- [TASK INSTRUCTIONS]: Copy the text of every entry below word for word, leaving out the pictures.

- [RECORDS PROVIDED]:
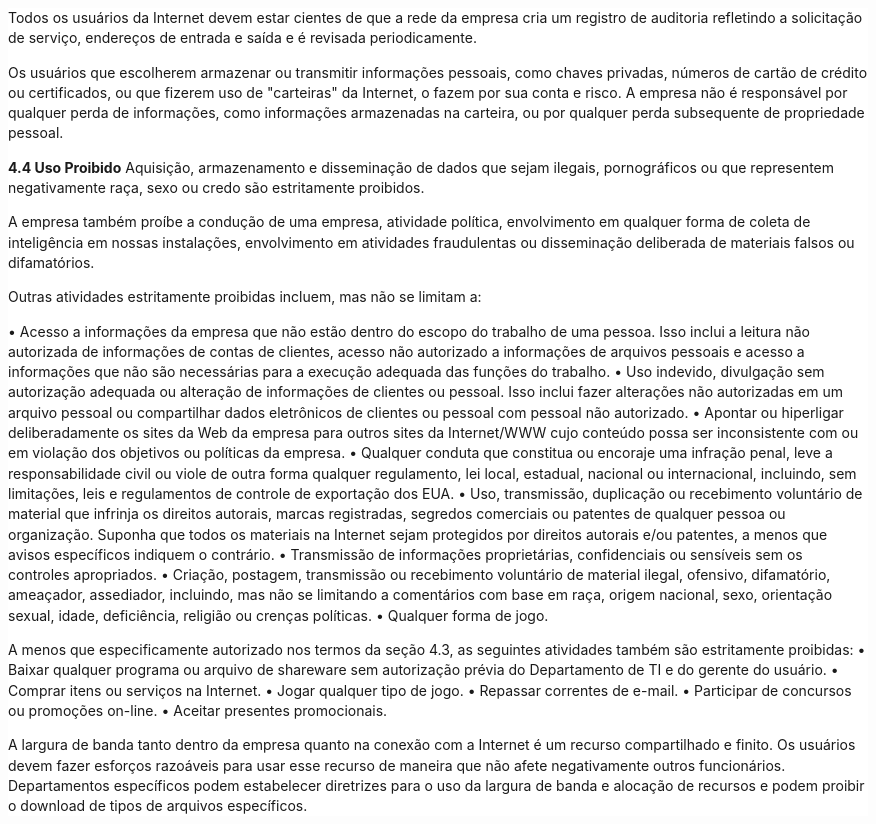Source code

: Todos os usuários da Internet devem estar cientes de que a rede da empresa cria um registro de auditoria refletindo a solicitação de serviço, endereços de entrada e saída e é revisada periodicamente. 

Os usuários que escolherem armazenar ou transmitir informações pessoais, como chaves privadas, números de cartão de crédito ou certificados, ou que fizerem uso de "carteiras" da Internet, o fazem por sua conta e risco. A empresa não é responsável por qualquer perda de informações, como informações armazenadas na carteira, ou por qualquer perda subsequente de propriedade pessoal.

**4.4 Uso Proibido**
Aquisição, armazenamento e disseminação de dados que sejam ilegais, pornográficos ou que representem negativamente raça, sexo ou credo são estritamente proibidos.

A empresa também proíbe a condução de uma empresa, atividade política, envolvimento em qualquer forma de coleta de inteligência em nossas instalações, envolvimento em atividades fraudulentas ou disseminação deliberada de materiais falsos ou difamatórios. 

Outras atividades estritamente proibidas incluem, mas não se limitam a:

•	Acesso a informações da empresa que não estão dentro do escopo do trabalho de uma pessoa. Isso inclui a leitura não autorizada de informações de contas de clientes, acesso não autorizado a informações de arquivos pessoais e acesso a informações que não são necessárias para a execução adequada das funções do trabalho.
•	Uso indevido, divulgação sem autorização adequada ou alteração de informações de clientes ou pessoal. Isso inclui fazer alterações não autorizadas em um arquivo pessoal ou compartilhar dados eletrônicos de clientes ou pessoal com pessoal não autorizado.
•	Apontar ou hiperligar deliberadamente os sites da Web da empresa para outros sites da Internet/WWW cujo conteúdo possa ser inconsistente com ou em violação dos objetivos ou políticas da empresa.
•	Qualquer conduta que constitua ou encoraje uma infração penal, leve a responsabilidade civil ou viole de outra forma qualquer regulamento, lei local, estadual, nacional ou internacional, incluindo, sem limitações, leis e regulamentos de controle de exportação dos EUA.
•	Uso, transmissão, duplicação ou recebimento voluntário de material que infrinja os direitos autorais, marcas registradas, segredos comerciais ou patentes de qualquer pessoa ou organização. Suponha que todos os materiais na Internet sejam protegidos por direitos autorais e/ou patentes, a menos que avisos específicos indiquem o contrário.
•	Transmissão de informações proprietárias, confidenciais ou sensíveis sem os controles apropriados.
•	Criação, postagem, transmissão ou recebimento voluntário de material ilegal, ofensivo, difamatório, ameaçador, assediador, incluindo, mas não se limitando a comentários com base em raça, origem nacional, sexo, orientação sexual, idade, deficiência, religião ou crenças políticas.
•	Qualquer forma de jogo.

A menos que especificamente autorizado nos termos da seção 4.3, as seguintes atividades também são estritamente proibidas:
•	Baixar qualquer programa ou arquivo de shareware sem autorização prévia do Departamento de TI e do gerente do usuário.
•	Comprar itens ou serviços na Internet.
•	Jogar qualquer tipo de jogo.
•	Repassar correntes de e-mail.
•	Participar de concursos ou promoções on-line.
•	Aceitar presentes promocionais.

A largura de banda tanto dentro da empresa quanto na conexão com a Internet é um recurso compartilhado e finito. Os usuários devem fazer esforços razoáveis para usar esse recurso de maneira que não afete negativamente outros funcionários. Departamentos específicos podem estabelecer diretrizes para o uso da largura de banda e alocação de recursos e podem proibir o download de tipos de arquivos específicos.
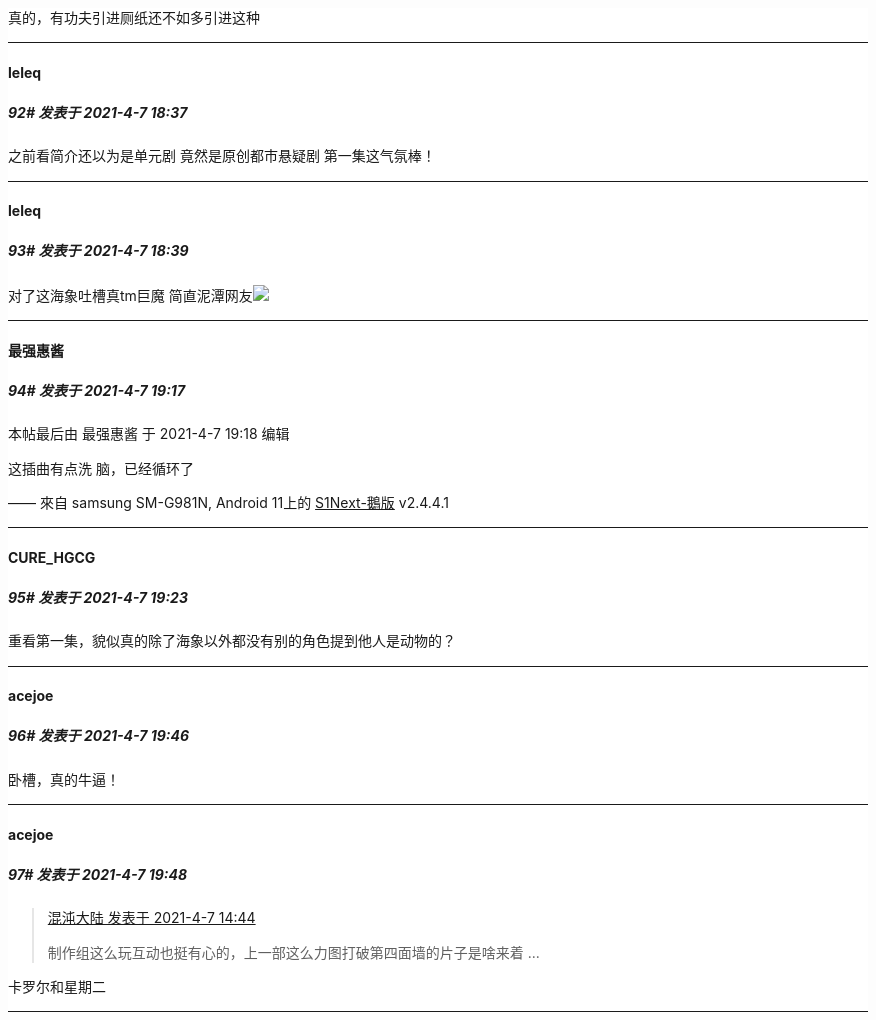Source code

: 真的，有功夫引进厕纸还不如多引进这种

*****

####  leleq  
##### 92#       发表于 2021-4-7 18:37

之前看简介还以为是单元剧 竟然是原创都市悬疑剧 第一集这气氛棒！

*****

####  leleq  
##### 93#       发表于 2021-4-7 18:39

对了这海象吐槽真tm巨魔 简直泥潭网友<img src="https://static.saraba1st.com/image/smiley/face2017/067.png" referrerpolicy="no-referrer">

*****

####  最强惠酱  
##### 94#       发表于 2021-4-7 19:17

 本帖最后由 最强惠酱 于 2021-4-7 19:18 编辑 

这插曲有点洗 脑，已经循环了

—— 來自 samsung SM-G981N, Android 11上的 [S1Next-鵝版](https://github.com/ykrank/S1-Next/releases) v2.4.4.1

*****

####  CURE_HGCG  
##### 95#       发表于 2021-4-7 19:23

重看第一集，貌似真的除了海象以外都没有别的角色提到他人是动物的？

*****

####  acejoe  
##### 96#       发表于 2021-4-7 19:46

卧槽，真的牛逼！

*****

####  acejoe  
##### 97#       发表于 2021-4-7 19:48

<blockquote><a href="httphttps://bbs.saraba1st.com/2b/forum.php?mod=redirect&amp;goto=findpost&amp;pid=50860446&amp;ptid=1983001" target="_blank">混沌大陆 发表于 2021-4-7 14:44</a>

制作组这么玩互动也挺有心的，上一部这么力图打破第四面墙的片子是啥来着 ...</blockquote>
卡罗尔和星期二

*****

- [RESPONSE AREA]:
Source code

: Todos os usuários da Internet devem estar cientes de que a rede da empresa cria um registro de auditoria refletindo a solicitação de serviço, endereços de entrada e saída e é revisada periodicamente. 

Os usuários que escolherem armazenar ou transmitir informações pessoais, como chaves privadas, números de cartão de crédito ou certificados, ou que fizerem uso de "carteiras" da Internet, o fazem por sua conta e risco. A empresa não é responsável por qualquer perda de informações, como informações armazenadas na carteira, ou por qualquer perda subsequente de propriedade pessoal.

**4.4 Uso Proibido**
Aquisição, armazenamento e disseminação de dados que sejam ilegais, pornográficos ou que representem negativamente raça, sexo ou credo são estritamente proibidos.

A empresa também proíbe a condução de uma empresa, atividade política, envolvimento em qualquer forma de coleta de inteligência em nossas instalações, envolvimento em atividades fraudulentas ou disseminação deliberada de materiais falsos ou difamatórios. 

Outras atividades estritamente proibidas incluem, mas não se limitam a:

•	Acesso a informações da empresa que não estão dentro do escopo do trabalho de uma pessoa. Isso inclui a leitura não autorizada de informações de contas de clientes, acesso não autorizado a informações de arquivos pessoais e acesso a informações que não são necessárias para a execução adequada das funções do trabalho.
•	Uso indevido, divulgação sem autorização adequada ou alteração de informações de clientes ou pessoal. Isso inclui fazer alterações não autorizadas em um arquivo pessoal ou compartilhar dados eletrônicos de clientes ou pessoal com pessoal não autorizado.
•	Apontar ou hiperligar deliberadamente os sites da Web da empresa para outros sites da Internet/WWW cujo conteúdo possa ser inconsistente com ou em violação dos objetivos ou políticas da empresa.
•	Qualquer conduta que constitua ou encoraje uma infração penal, leve a responsabilidade civil ou viole de outra forma qualquer regulamento, lei local, estadual, nacional ou internacional, incluindo, sem limitações, leis e regulamentos de controle de exportação dos EUA.
•	Uso, transmissão, duplicação ou recebimento voluntário de material que infrinja os direitos autorais, marcas registradas, segredos comerciais ou patentes de qualquer pessoa ou organização. Suponha que todos os materiais na Internet sejam protegidos por direitos autorais e/ou patentes, a menos que avisos específicos indiquem o contrário.
•	Transmissão de informações proprietárias, confidenciais ou sensíveis sem os controles apropriados.
•	Criação, postagem, transmissão ou recebimento voluntário de material ilegal, ofensivo, difamatório, ameaçador, assediador, incluindo, mas não se limitando a comentários com base em raça, origem nacional, sexo, orientação sexual, idade, deficiência, religião ou crenças políticas.
•	Qualquer forma de jogo.

A menos que especificamente autorizado nos termos da seção 4.3, as seguintes atividades também são estritamente proibidas:
•	Baixar qualquer programa ou arquivo de shareware sem autorização prévia do Departamento de TI e do gerente do usuário.
•	Comprar itens ou serviços na Internet.
•	Jogar qualquer tipo de jogo.
•	Repassar correntes de e-mail.
•	Participar de concursos ou promoções on-line.
•	Aceitar presentes promocionais.

A largura de banda tanto dentro da empresa quanto na conexão com a Internet é um recurso compartilhado e finito. Os usuários devem fazer esforços razoáveis para usar esse recurso de maneira que não afete negativamente outros funcionários. Departamentos específicos podem estabelecer diretrizes para o uso da largura de banda e alocação de recursos e podem proibir o download de tipos de arquivos específicos.
Source code

: 真的，有功夫引进厕纸还不如多引进这种

*****

####  leleq  
##### 92#       发表于 2021-4-7 18:37

之前看简介还以为是单元剧 竟然是原创都市悬疑剧 第一集这气氛棒！

*****

####  leleq  
##### 93#       发表于 2021-4-7 18:39

对了这海象吐槽真tm巨魔 简直泥潭网友<img src="https://static.saraba1st.com/image/smiley/face2017/067.png" referrerpolicy="no-referrer">

*****

####  最强惠酱  
##### 94#       发表于 2021-4-7 19:17

 本帖最后由 最强惠酱 于 2021-4-7 19:18 编辑 

这插曲有点洗 脑，已经循环了

—— 來自 samsung SM-G981N, Android 11上的 [S1Next-鵝版](https://github.com/ykrank/S1-Next/releases) v2.4.4.1

*****

####  CURE_HGCG  
##### 95#       发表于 2021-4-7 19:23

重看第一集，貌似真的除了海象以外都没有别的角色提到他人是动物的？

*****

####  acejoe  
##### 96#       发表于 2021-4-7 19:46

卧槽，真的牛逼！

*****

####  acejoe  
##### 97#       发表于 2021-4-7 19:48

<blockquote><a href="httphttps://bbs.saraba1st.com/2b/forum.php?mod=redirect&amp;goto=findpost&amp;pid=50860446&amp;ptid=1983001" target="_blank">混沌大陆 发表于 2021-4-7 14:44</a>

制作组这么玩互动也挺有心的，上一部这么力图打破第四面墙的片子是啥来着 ...</blockquote>
卡罗尔和星期二

*****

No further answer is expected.